Math 531A/532A: Variational Analysis
Terry Rockafellar

Autumn/Winter 1999-2000, MWF 8:30-9:20

The study of "variational problems" goes back to the first attempts, about 300 years ago, to determine curves or surfaces that are optimal according to some criterion.  Variations enter the picture when comparing a candidate curve or surface to its neighbors within the constraints that are imposed.  In modern times a vast range of other problems come under this heading, both finite-dimensional and infinite-dimensional, all of them focused on characterizing when a maximum or minimum is attained and what might happen to it under perturbations.

A central issue is how to exploit in such a characterization the structure of the function being maximized or minimized and of the set over which this is to take place.  In the classical mindset, the function would in some way be differentiable and the set would be given by equations, likewise in terms of differentiable functions.  Nowadays, though, it is apparent that only a relatively limited class of applications fits that simple picture.   Tremendous effort has gone into developing a better mathematical framework that reaches far beyond the inherited ideas of calculus, for example in replacing derivatives by "subderivatives."

This course will be devoted to explaining this modern form of variational analysis and its motivations, as well as to showing how it extends our understanding even of traditional problem types.

Plan for MATH 531A: The course will begin with a look at various classical and modern problems and the mathematical challenges they present.  It will then get down to the business of building up basic tools for handling the operations of max and min.  A major theme will be the variational geometry of sets (generalized tangent and normal vectors) and its application to the epigraphs of functions.  Epigraphs take over the role usually assigned to graphs because the functions that have to be treated are often extended-real-valued.  This application of geometric notions leads to a fascinating and powerful "subdifferential calculus."

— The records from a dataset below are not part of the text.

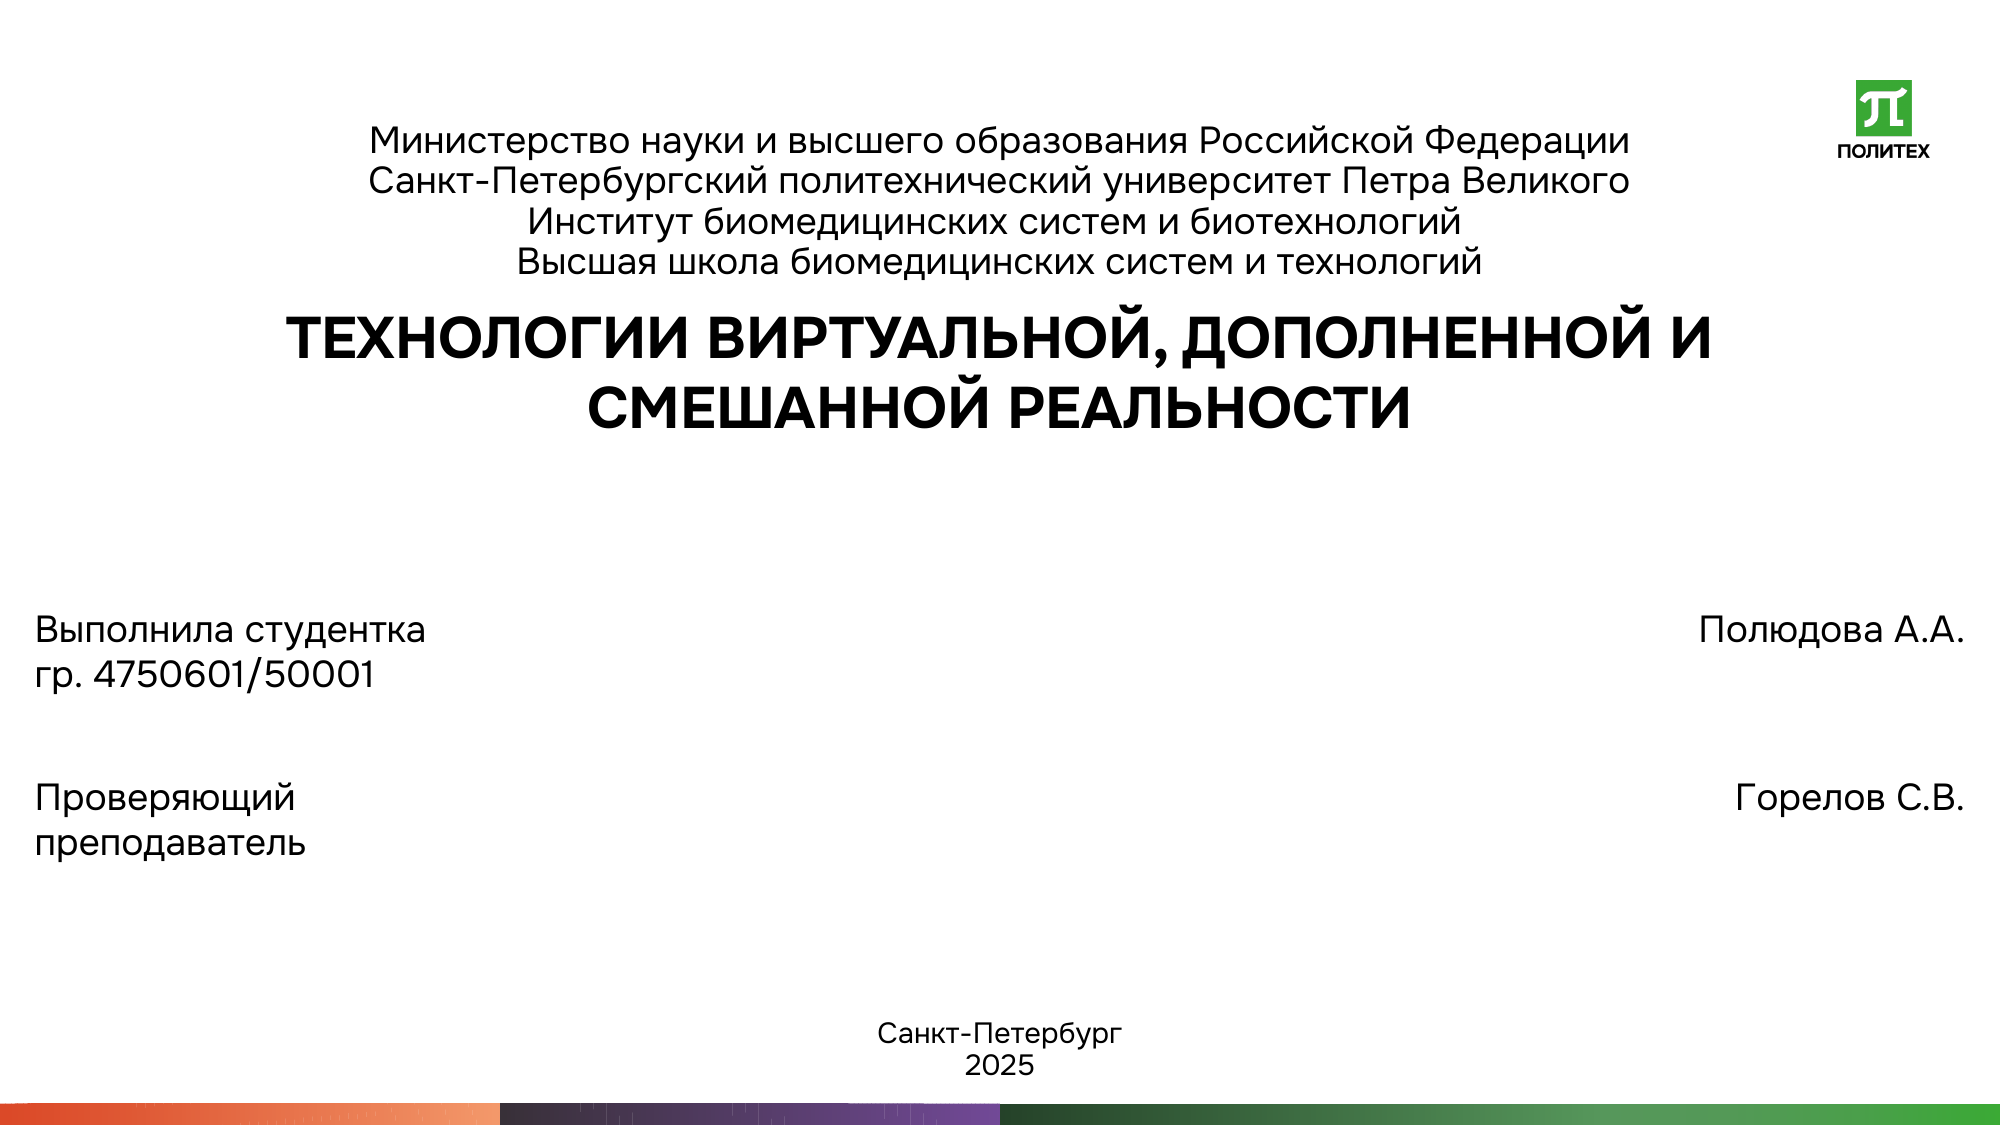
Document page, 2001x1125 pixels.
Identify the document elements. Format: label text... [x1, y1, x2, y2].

text_box Министерство науки и высшего образования Российской Федерации Санкт-Петербургский политехнический университет Петра Великого Институт биомедицинских систем и биотехнологий Высшая школа биомедицинских систем и технологий [329, 113, 1671, 291]
text_box Проверяющий преподаватель [19, 765, 458, 871]
text_box Выполнила студентка гр. 4750601/50001 [19, 597, 458, 703]
text_box ТЕХНОЛОГИИ ВИРТУАЛЬНОЙ, ДОПОЛНЕННОЙ И СМЕШАННОЙ РЕАЛЬНОСТИ [213, 292, 1787, 558]
picture [1838, 80, 1930, 158]
text_box Горелов С.В. [1634, 765, 1981, 826]
text_box Санкт-Петербург 2025 [776, 1011, 1223, 1090]
text_box Полюдова А.А. [1634, 597, 1981, 658]
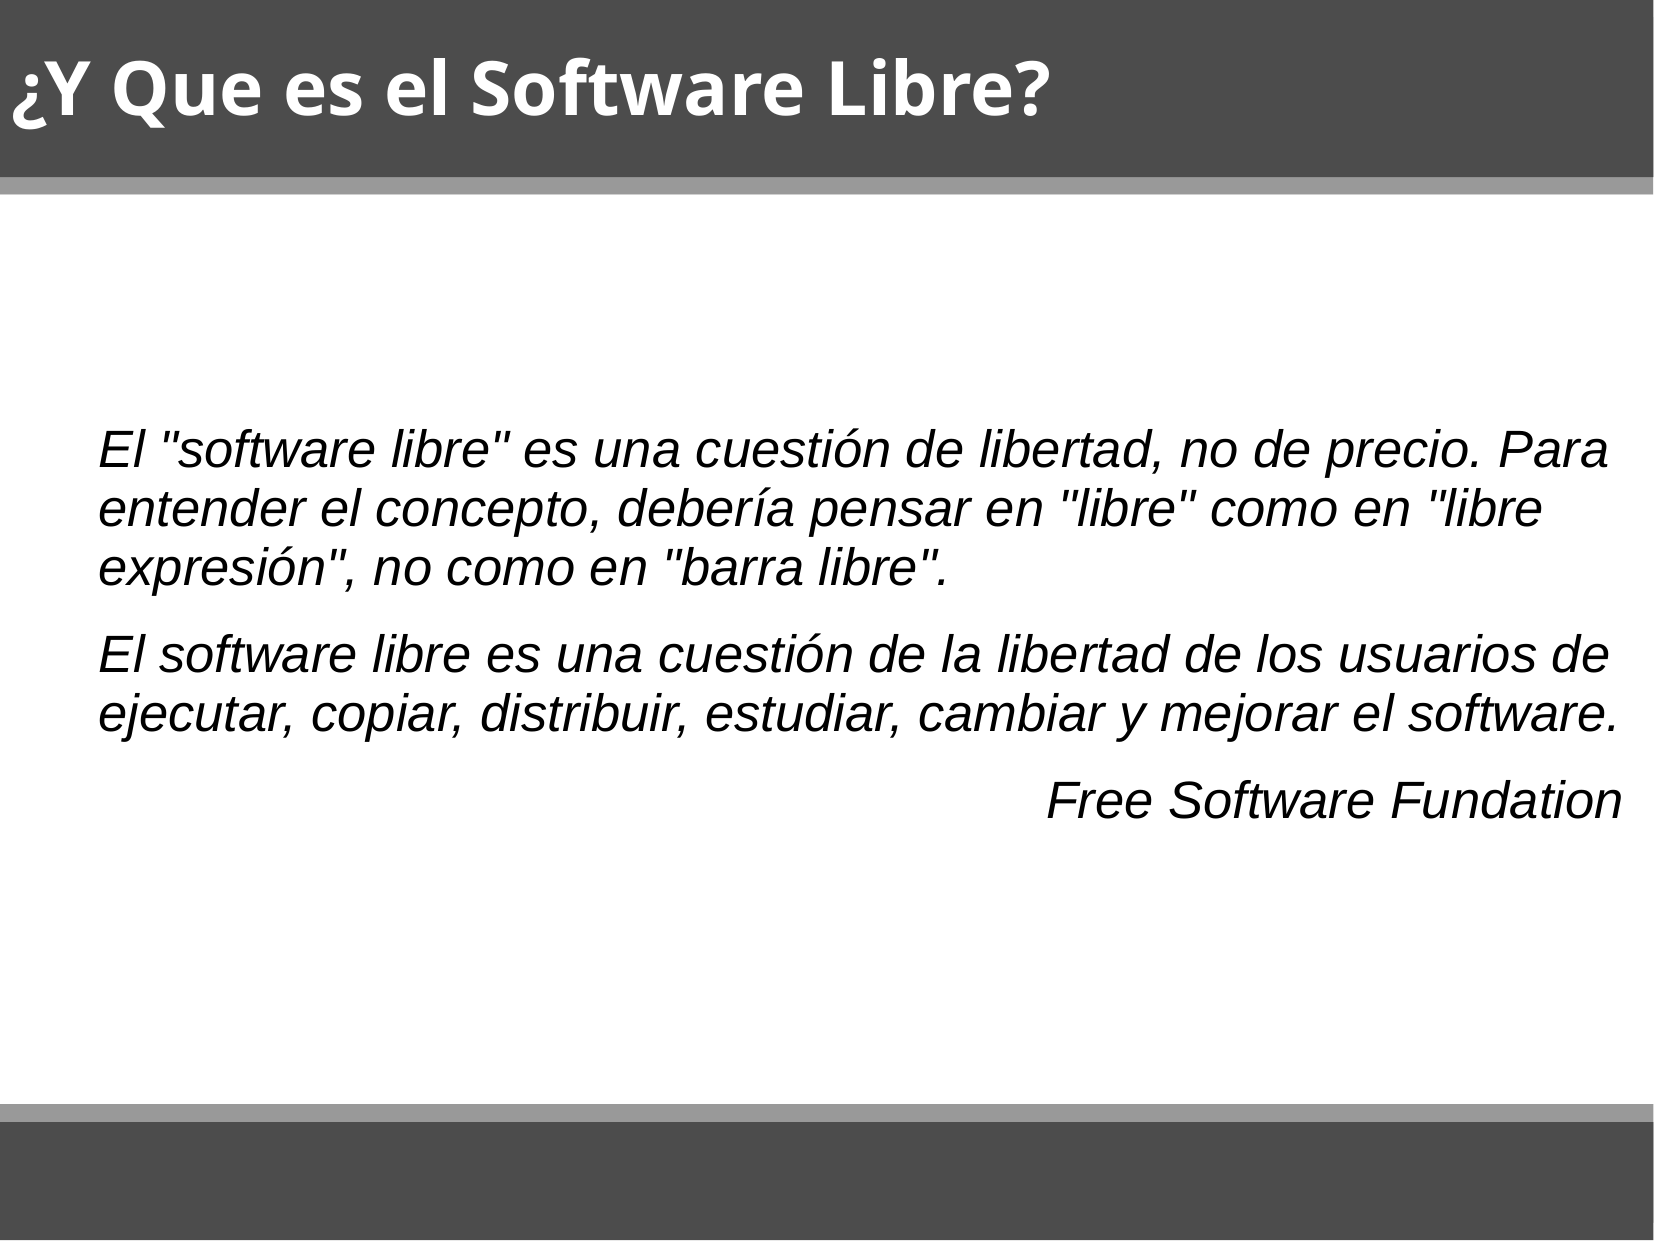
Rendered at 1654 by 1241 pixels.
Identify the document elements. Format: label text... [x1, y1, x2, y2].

title ¿Y Que es el Software Libre? [11, 15, 1654, 158]
list El "software libre" es una cuestión de libertad, no de precio. Para entender el concepto, debería pensar en "libre" como en "libre expresión", no como en "barra libre". El software libre es una cuestión de la libertad de los usuarios de ejecutar, copiar, distribuir, estudiar, cambiar y mejorar el software. Free Software Fundation [29, 420, 1625, 857]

Most of the work that will be undertaken in 531A will be in a finite-dimensional framework and will draw on the recently published book Variational Analysis (Rockafellar and Wets).  That book will act more or less as a text, but with considerable selectivity.

For 531A, students mainly need to have a good background in real analysis at least on the 400 level.  It would be helpful also to have taken the 515 course (Fundamentals of Optimization) for the sake of a broader appreciation of the aims and achievements of the subject.  The elements of variational analysis included in 515 will, however, be covered in 531A independently in more advanced form.

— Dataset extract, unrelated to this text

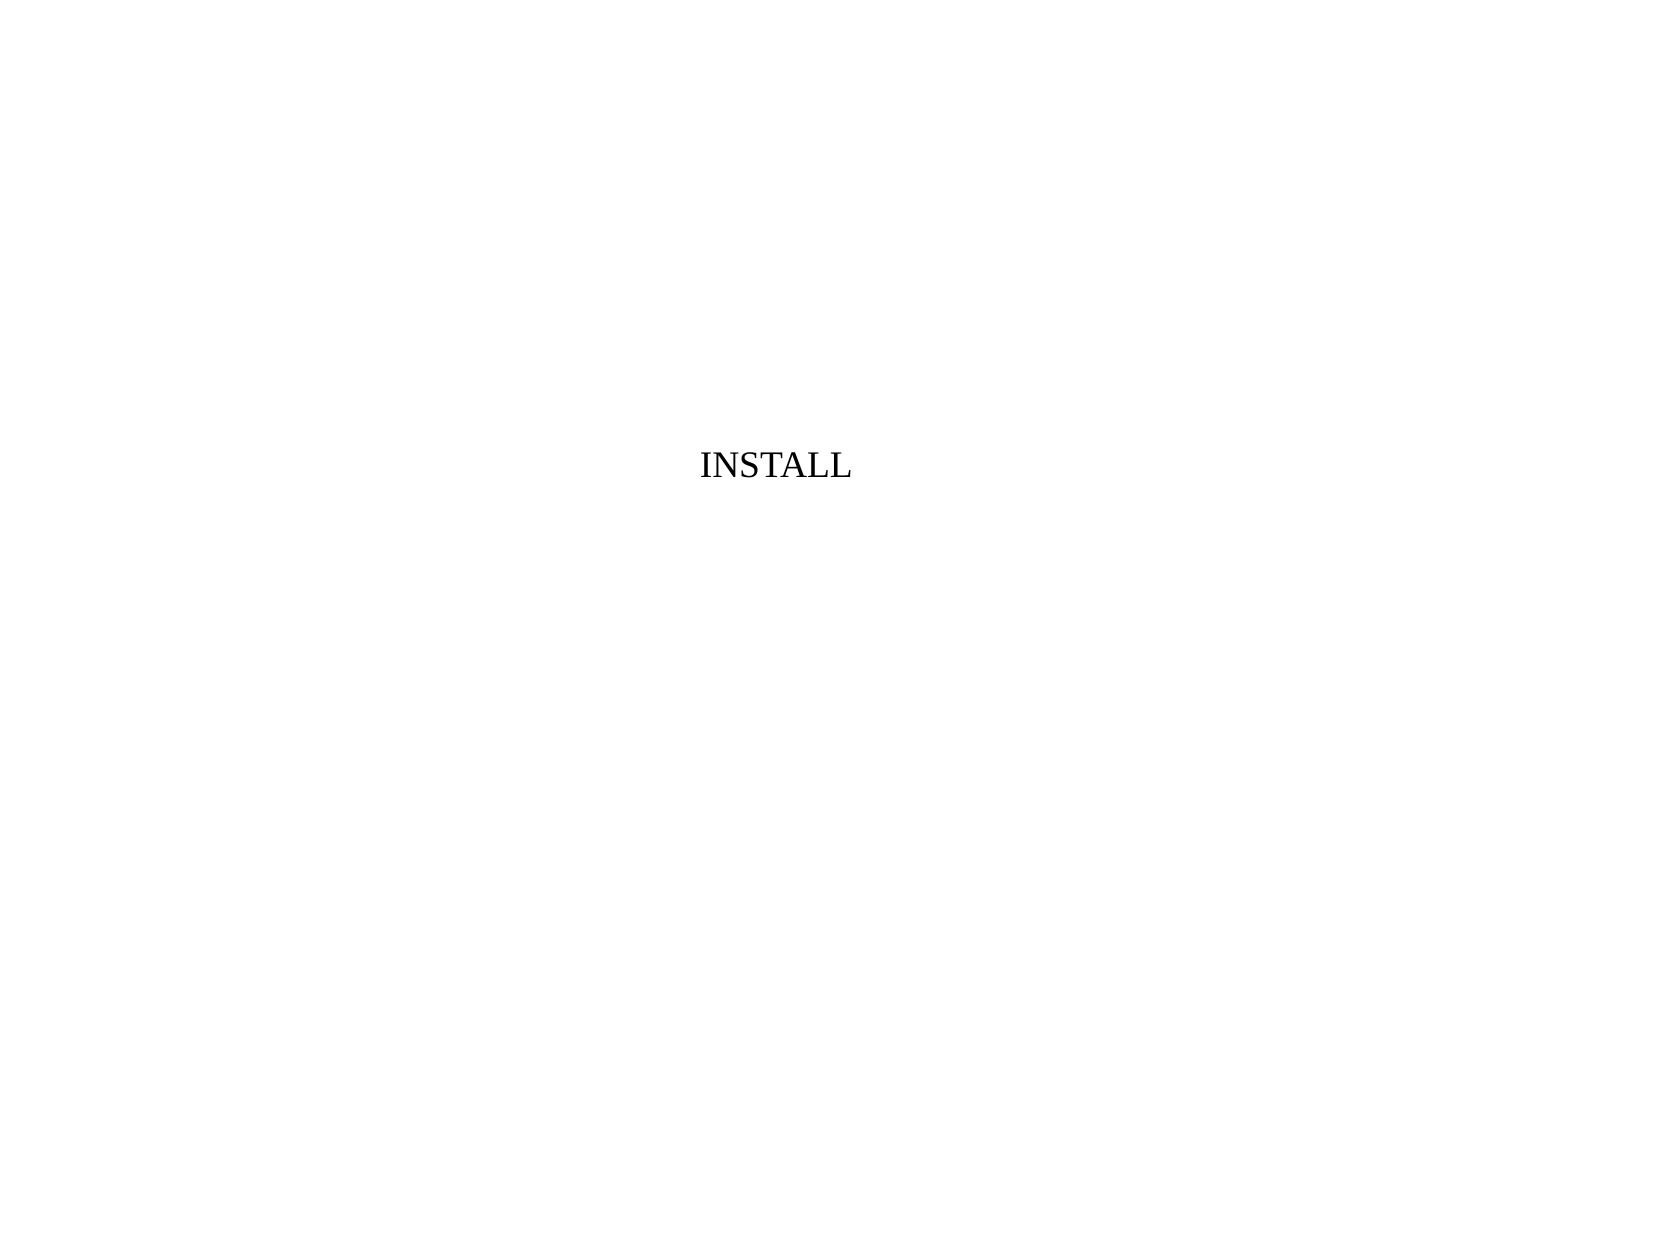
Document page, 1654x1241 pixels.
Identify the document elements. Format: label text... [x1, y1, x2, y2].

text_box INSTALL [685, 437, 871, 498]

Plan for MATH 532A: The course will move on from the groundwork laid in the autumn to the study of problems in the mode of the "calculus of variations" but with broader structure, admitting inequality constraints and encompassing models in optimal control.  In these problems, integral functionals are the key, and a major complication is that the integrands in these functionals can be extended-real-valued.  Subdifferential calculus nonetheless makes it possible to derive optimality conditions that generalize the famed Euler-Lagrange equation and its Hamiltonian counterpart, for instance.

Students in 532A will have to be ready to work in standard function spaces and to cope with questions of measurability.  The theory of measurable selections from set-valued mappings will be developed and put to much use in this endeavor.